Président de l’Instance de réflexion stratégique pour le développement des soins palliatifs depuis le 1er juin 2023, Franck Chauvin est l’ancien président du Haut Conseil de la santé publique. Médecins, pharmaciens, patients… Son analyse du système de santé ne cherche pas à plaire. Ce qui n’est donc pas pour déplaire.
Faites-vous partie de celles et ceux qui considèrent qu’inéluctablement notre système de santé se dégrade ?
Il est toujours difficile de tirer un bilan très rapide, mais, oui, notre système de santé est à bout de souffle. La ministre de la Santé Agnès Buzyn l’a dit dès 2017-2018, puis le président Emmanuel Macron et enfin, plus récemment, le ministre de la Santé François Braun en évoquant cette fois l’ensemble du système de santé et pas seulement l’hôpital. Mais que signifie « à bout de souffle » ? Le Haut Conseil de la santé publique, même si je n’en suis plus le président, a conduit un travail pour préparer la future stratégie nationale de santé et publié un rapport sur ce sujet. Nous faisons le diagnostic que la crise du système de santé est devenue systémique. Pendant un certain temps, on a pensé qu’elle était conjoncturelle avec le déficit de la Sécurité sociale. Ensuite, elle était considérée comme structurelle. On a donc commencé à modifier l’organisation, les structures, etc. Ce sont toutes les évolutions de la loi Hôpital, patients, santé et territoires (HPST). Aujourd’hui, elle a changé de nature et est devenue systémique, au sens où elle touche les trois compartiments : le soin avec la crise de l’hôpital, le médicosocial avec la crise des établissements d’hébergement pour personnes âgées dépendantes (Ehpad) et la santé publique qui est faible et laissée pour compte. De plus, deux crises transversales sont communes à ces trois compartiments : une crise des acteurs et une autre du financement, ce dernier étant le fondement de l’édifice. Selon notre analyse, il s’agit d’une crise systémique sérieuse qui impose de réfléchir à l’évolution du système.
□ □ □ □ □
Résumez en deux phrases le passage sur la crise du système de santé.

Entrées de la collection
□ □ □ □ □
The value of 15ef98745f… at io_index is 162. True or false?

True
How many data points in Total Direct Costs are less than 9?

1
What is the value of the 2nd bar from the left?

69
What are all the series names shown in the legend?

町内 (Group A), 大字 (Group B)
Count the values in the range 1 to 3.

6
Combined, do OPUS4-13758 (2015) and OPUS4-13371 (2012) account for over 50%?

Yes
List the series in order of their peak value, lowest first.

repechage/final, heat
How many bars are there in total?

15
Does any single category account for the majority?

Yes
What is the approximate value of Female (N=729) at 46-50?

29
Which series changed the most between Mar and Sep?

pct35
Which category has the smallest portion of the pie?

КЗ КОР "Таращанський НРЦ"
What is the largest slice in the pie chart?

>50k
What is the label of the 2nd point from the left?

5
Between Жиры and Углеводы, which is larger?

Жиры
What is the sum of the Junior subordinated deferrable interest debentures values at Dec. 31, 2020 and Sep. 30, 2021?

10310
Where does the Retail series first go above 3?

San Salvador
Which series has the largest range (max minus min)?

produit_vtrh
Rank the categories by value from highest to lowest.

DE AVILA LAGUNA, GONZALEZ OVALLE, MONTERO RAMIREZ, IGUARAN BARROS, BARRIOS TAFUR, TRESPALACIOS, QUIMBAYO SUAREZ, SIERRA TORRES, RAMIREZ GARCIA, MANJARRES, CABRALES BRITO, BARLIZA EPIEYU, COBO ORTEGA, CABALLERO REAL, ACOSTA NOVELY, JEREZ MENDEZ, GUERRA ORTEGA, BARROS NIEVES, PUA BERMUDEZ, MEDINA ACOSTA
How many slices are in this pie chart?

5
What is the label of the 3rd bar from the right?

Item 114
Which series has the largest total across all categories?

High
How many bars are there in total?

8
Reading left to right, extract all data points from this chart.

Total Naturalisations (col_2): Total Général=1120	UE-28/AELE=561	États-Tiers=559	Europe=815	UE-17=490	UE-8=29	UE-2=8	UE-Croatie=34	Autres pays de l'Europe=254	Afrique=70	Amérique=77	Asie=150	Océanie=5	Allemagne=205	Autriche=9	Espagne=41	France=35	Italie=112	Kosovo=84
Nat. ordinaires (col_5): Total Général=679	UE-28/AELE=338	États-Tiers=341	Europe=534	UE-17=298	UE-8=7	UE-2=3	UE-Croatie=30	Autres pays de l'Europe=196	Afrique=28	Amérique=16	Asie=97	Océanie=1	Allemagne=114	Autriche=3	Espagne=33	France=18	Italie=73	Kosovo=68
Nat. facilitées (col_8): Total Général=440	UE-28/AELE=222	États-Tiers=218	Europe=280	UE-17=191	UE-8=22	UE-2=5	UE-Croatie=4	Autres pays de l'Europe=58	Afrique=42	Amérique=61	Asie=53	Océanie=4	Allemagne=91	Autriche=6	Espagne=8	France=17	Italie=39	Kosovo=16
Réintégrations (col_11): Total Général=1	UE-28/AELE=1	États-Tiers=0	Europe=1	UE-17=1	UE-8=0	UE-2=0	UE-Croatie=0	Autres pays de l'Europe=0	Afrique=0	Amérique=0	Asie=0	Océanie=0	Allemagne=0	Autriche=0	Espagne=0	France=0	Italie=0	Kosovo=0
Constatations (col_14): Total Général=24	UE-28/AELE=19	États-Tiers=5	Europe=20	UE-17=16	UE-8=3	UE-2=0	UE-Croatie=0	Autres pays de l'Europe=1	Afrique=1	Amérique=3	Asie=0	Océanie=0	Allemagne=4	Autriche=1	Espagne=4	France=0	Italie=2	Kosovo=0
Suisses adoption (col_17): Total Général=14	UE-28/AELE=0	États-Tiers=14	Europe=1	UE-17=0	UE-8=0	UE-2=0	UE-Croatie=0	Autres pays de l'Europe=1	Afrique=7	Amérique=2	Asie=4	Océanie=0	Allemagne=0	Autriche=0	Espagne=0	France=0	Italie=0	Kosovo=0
□ □ □ □ □
• **ZONE DE RÉPONSE**: Pour Franck Chauvin, ancien président du Haut Conseil de la santé publique, le système de santé est à bout de souffle, et sa crise, d'abord jugée conjoncturelle puis structurelle, est devenue systémique. Elle touche le soin, le médicosocial et la santé publique, et s'y ajoutent deux crises transversales, celle des acteurs et celle du financement.